=== DATA RECORDS ===

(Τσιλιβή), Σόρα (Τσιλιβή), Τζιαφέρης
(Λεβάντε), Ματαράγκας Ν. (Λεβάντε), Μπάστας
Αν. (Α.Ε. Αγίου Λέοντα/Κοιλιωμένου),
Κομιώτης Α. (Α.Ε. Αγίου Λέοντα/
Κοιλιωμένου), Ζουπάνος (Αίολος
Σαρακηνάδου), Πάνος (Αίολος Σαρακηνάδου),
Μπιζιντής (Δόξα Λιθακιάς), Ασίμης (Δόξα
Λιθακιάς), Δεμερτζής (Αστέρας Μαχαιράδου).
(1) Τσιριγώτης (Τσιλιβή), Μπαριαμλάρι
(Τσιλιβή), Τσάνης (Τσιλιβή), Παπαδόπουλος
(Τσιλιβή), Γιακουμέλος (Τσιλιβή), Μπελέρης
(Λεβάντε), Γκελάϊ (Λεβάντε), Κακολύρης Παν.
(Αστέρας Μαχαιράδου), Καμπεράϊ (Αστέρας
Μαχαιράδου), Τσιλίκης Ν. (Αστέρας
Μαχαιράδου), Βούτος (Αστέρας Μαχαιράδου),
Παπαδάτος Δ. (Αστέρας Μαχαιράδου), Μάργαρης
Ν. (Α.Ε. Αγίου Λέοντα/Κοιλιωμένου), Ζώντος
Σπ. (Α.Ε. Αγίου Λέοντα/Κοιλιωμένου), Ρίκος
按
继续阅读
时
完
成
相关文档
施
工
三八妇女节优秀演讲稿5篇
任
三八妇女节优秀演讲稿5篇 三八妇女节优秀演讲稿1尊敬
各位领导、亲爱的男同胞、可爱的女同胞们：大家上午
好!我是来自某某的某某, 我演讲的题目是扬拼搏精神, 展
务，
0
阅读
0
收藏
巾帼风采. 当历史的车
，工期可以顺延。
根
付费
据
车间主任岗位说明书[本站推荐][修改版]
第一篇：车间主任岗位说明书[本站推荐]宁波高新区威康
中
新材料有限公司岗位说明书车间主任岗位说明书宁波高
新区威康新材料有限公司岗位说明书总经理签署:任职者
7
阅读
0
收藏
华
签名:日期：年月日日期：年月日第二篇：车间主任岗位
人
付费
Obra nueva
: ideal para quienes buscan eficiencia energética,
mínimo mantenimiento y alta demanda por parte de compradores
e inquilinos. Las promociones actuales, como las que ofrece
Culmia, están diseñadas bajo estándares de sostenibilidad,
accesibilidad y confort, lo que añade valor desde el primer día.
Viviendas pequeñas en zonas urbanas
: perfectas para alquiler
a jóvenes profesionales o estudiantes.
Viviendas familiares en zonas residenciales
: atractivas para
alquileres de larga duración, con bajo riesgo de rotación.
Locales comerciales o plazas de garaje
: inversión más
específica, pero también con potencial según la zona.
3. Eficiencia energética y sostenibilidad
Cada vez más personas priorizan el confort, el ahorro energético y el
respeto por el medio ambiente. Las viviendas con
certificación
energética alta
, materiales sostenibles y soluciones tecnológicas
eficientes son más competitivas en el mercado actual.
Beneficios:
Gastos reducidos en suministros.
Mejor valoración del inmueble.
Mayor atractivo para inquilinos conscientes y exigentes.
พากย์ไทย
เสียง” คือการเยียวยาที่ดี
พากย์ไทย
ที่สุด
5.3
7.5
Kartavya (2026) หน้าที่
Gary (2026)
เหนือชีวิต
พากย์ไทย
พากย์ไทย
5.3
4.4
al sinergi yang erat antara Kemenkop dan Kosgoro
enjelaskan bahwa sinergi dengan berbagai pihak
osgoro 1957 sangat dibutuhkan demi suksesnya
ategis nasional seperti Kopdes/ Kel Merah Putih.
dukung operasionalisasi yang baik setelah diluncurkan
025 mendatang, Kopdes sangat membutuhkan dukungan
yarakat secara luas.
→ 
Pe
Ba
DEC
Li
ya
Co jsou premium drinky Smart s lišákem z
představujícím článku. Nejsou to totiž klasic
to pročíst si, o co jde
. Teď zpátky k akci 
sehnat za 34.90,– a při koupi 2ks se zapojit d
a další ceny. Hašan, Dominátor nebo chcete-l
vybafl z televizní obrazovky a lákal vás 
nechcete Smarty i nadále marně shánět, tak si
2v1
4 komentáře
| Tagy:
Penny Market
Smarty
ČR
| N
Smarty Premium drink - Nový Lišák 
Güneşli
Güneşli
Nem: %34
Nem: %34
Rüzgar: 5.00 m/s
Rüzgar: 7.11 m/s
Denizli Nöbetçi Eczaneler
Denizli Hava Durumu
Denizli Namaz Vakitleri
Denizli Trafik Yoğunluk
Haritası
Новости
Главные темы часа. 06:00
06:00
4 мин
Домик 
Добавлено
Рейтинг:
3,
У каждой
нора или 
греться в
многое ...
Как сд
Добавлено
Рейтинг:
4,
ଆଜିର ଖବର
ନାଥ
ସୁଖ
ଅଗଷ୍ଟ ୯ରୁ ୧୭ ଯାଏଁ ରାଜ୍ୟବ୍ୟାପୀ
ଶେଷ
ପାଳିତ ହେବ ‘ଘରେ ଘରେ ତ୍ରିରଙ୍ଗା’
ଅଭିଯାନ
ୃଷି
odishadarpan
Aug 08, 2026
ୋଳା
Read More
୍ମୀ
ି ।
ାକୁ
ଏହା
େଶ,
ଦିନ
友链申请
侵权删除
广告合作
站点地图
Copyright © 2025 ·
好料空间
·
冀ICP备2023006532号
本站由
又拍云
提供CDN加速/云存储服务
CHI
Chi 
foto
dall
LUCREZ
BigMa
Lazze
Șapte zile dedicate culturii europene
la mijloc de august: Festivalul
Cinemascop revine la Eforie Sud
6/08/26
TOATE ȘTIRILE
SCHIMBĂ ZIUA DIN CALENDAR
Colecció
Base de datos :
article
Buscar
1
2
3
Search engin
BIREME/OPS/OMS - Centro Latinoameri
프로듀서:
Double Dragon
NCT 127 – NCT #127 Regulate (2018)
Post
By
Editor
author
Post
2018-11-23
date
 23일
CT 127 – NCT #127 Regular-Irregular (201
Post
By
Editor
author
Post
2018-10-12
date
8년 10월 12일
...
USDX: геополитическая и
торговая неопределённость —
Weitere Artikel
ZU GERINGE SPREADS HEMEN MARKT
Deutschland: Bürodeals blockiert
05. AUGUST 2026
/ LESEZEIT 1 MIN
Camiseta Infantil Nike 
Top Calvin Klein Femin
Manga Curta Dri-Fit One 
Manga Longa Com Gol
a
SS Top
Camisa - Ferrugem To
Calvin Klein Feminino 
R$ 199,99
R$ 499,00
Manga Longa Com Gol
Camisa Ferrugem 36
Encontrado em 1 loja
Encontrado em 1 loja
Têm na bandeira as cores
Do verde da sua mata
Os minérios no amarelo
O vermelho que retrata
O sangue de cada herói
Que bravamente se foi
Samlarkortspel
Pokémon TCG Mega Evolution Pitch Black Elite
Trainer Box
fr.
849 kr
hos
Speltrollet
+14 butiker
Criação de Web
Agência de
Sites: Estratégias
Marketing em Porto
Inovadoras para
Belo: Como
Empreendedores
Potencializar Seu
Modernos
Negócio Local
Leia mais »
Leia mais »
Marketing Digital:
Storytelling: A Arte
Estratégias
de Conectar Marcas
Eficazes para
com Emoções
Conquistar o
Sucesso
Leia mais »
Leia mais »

===

Every entry above should be returned exactly as written.

(Τσιλιβή), Σόρα (Τσιλιβή), Τζιαφέρης
(Λεβάντε), Ματαράγκας Ν. (Λεβάντε), Μπάστας
Αν. (Α.Ε. Αγίου Λέοντα/Κοιλιωμένου),
Κομιώτης Α. (Α.Ε. Αγίου Λέοντα/
Κοιλιωμένου), Ζουπάνος (Αίολος
Σαρακηνάδου), Πάνος (Αίολος Σαρακηνάδου),
Μπιζιντής (Δόξα Λιθακιάς), Ασίμης (Δόξα
Λιθακιάς), Δεμερτζής (Αστέρας Μαχαιράδου).
(1) Τσιριγώτης (Τσιλιβή), Μπαριαμλάρι
(Τσιλιβή), Τσάνης (Τσιλιβή), Παπαδόπουλος
(Τσιλιβή), Γιακουμέλος (Τσιλιβή), Μπελέρης
(Λεβάντε), Γκελάϊ (Λεβάντε), Κακολύρης Παν.
(Αστέρας Μαχαιράδου), Καμπεράϊ (Αστέρας
Μαχαιράδου), Τσιλίκης Ν. (Αστέρας
Μαχαιράδου), Βούτος (Αστέρας Μαχαιράδου),
Παπαδάτος Δ. (Αστέρας Μαχαιράδου), Μάργαρης
Ν. (Α.Ε. Αγίου Λέοντα/Κοιλιωμένου), Ζώντος
Σπ. (Α.Ε. Αγίου Λέοντα/Κοιλιωμένου), Ρίκος
按
继续阅读
时
完
成
相关文档
施
工
三八妇女节优秀演讲稿5篇
任
三八妇女节优秀演讲稿5篇 三八妇女节优秀演讲稿1尊敬
各位领导、亲爱的男同胞、可爱的女同胞们：大家上午
好!我是来自某某的某某, 我演讲的题目是扬拼搏精神, 展
务，
0
阅读
0
收藏
巾帼风采. 当历史的车
，工期可以顺延。
根
付费
据
车间主任岗位说明书[本站推荐][修改版]
第一篇：车间主任岗位说明书[本站推荐]宁波高新区威康
中
新材料有限公司岗位说明书车间主任岗位说明书宁波高
新区威康新材料有限公司岗位说明书总经理签署:任职者
7
阅读
0
收藏
华
签名:日期：年月日日期：年月日第二篇：车间主任岗位
人
付费
Obra nueva
: ideal para quienes buscan eficiencia energética,
mínimo mantenimiento y alta demanda por parte de compradores
e inquilinos. Las promociones actuales, como las que ofrece
Culmia, están diseñadas bajo estándares de sostenibilidad,
accesibilidad y confort, lo que añade valor desde el primer día.
Viviendas pequeñas en zonas urbanas
: perfectas para alquiler
a jóvenes profesionales o estudiantes.
Viviendas familiares en zonas residenciales
: atractivas para
alquileres de larga duración, con bajo riesgo de rotación.
Locales comerciales o plazas de garaje
: inversión más
específica, pero también con potencial según la zona.
3. Eficiencia energética y sostenibilidad
Cada vez más personas priorizan el confort, el ahorro energético y el
respeto por el medio ambiente. Las viviendas con
certificación
energética alta
, materiales sostenibles y soluciones tecnológicas
eficientes son más competitivas en el mercado actual.
Beneficios:
Gastos reducidos en suministros.
Mejor valoración del inmueble.
Mayor atractivo para inquilinos conscientes y exigentes.
พากย์ไทย
เสียง” คือการเยียวยาที่ดี
พากย์ไทย
ที่สุด
5.3
7.5
Kartavya (2026) หน้าที่
Gary (2026)
เหนือชีวิต
พากย์ไทย
พากย์ไทย
5.3
4.4
al sinergi yang erat antara Kemenkop dan Kosgoro
enjelaskan bahwa sinergi dengan berbagai pihak
osgoro 1957 sangat dibutuhkan demi suksesnya
ategis nasional seperti Kopdes/ Kel Merah Putih.
dukung operasionalisasi yang baik setelah diluncurkan
025 mendatang, Kopdes sangat membutuhkan dukungan
yarakat secara luas.
→ 
Pe
Ba
DEC
Li
ya
Co jsou premium drinky Smart s lišákem z
představujícím článku. Nejsou to totiž klasic
to pročíst si, o co jde
. Teď zpátky k akci 
sehnat za 34.90,– a při koupi 2ks se zapojit d
a další ceny. Hašan, Dominátor nebo chcete-l
vybafl z televizní obrazovky a lákal vás 
nechcete Smarty i nadále marně shánět, tak si
2v1
4 komentáře
| Tagy:
Penny Market
Smarty
ČR
| N
Smarty Premium drink - Nový Lišák 
Güneşli
Güneşli
Nem: %34
Nem: %34
Rüzgar: 5.00 m/s
Rüzgar: 7.11 m/s
Denizli Nöbetçi Eczaneler
Denizli Hava Durumu
Denizli Namaz Vakitleri
Denizli Trafik Yoğunluk
Haritası
Новости
Главные темы часа. 06:00
06:00
4 мин
Домик 
Добавлено
Рейтинг:
3,
У каждой
нора или 
греться в
многое ...
Как сд
Добавлено
Рейтинг:
4,
ଆଜିର ଖବର
ନାଥ
ସୁଖ
ଅଗଷ୍ଟ ୯ରୁ ୧୭ ଯାଏଁ ରାଜ୍ୟବ୍ୟାପୀ
ଶେଷ
ପାଳିତ ହେବ ‘ଘରେ ଘରେ ତ୍ରିରଙ୍ଗା’
ଅଭିଯାନ
ୃଷି
odishadarpan
Aug 08, 2026
ୋଳା
Read More
୍ମୀ
ି ।
ାକୁ
ଏହା
େଶ,
ଦିନ
友链申请
侵权删除
广告合作
站点地图
Copyright © 2025 ·
好料空间
·
冀ICP备2023006532号
本站由
又拍云
提供CDN加速/云存储服务
CHI
Chi 
foto
dall
LUCREZ
BigMa
Lazze
Șapte zile dedicate culturii europene
la mijloc de august: Festivalul
Cinemascop revine la Eforie Sud
6/08/26
TOATE ȘTIRILE
SCHIMBĂ ZIUA DIN CALENDAR
Colecció
Base de datos :
article
Buscar
1
2
3
Search engin
BIREME/OPS/OMS - Centro Latinoameri
프로듀서:
Double Dragon
NCT 127 – NCT #127 Regulate (2018)
Post
By
Editor
author
Post
2018-11-23
date
 23일
CT 127 – NCT #127 Regular-Irregular (201
Post
By
Editor
author
Post
2018-10-12
date
8년 10월 12일
...
USDX: геополитическая и
торговая неопределённость —
Weitere Artikel
ZU GERINGE SPREADS HEMEN MARKT
Deutschland: Bürodeals blockiert
05. AUGUST 2026
/ LESEZEIT 1 MIN
Camiseta Infantil Nike 
Top Calvin Klein Femin
Manga Curta Dri-Fit One 
Manga Longa Com Gol
a
SS Top
Camisa - Ferrugem To
Calvin Klein Feminino 
R$ 199,99
R$ 499,00
Manga Longa Com Gol
Camisa Ferrugem 36
Encontrado em 1 loja
Encontrado em 1 loja
Têm na bandeira as cores
Do verde da sua mata
Os minérios no amarelo
O vermelho que retrata
O sangue de cada herói
Que bravamente se foi
Samlarkortspel
Pokémon TCG Mega Evolution Pitch Black Elite
Trainer Box
fr.
849 kr
hos
Speltrollet
+14 butiker
Criação de Web
Agência de
Sites: Estratégias
Marketing em Porto
Inovadoras para
Belo: Como
Empreendedores
Potencializar Seu
Modernos
Negócio Local
Leia mais »
Leia mais »
Marketing Digital:
Storytelling: A Arte
Estratégias
de Conectar Marcas
Eficazes para
com Emoções
Conquistar o
Sucesso
Leia mais »
Leia mais »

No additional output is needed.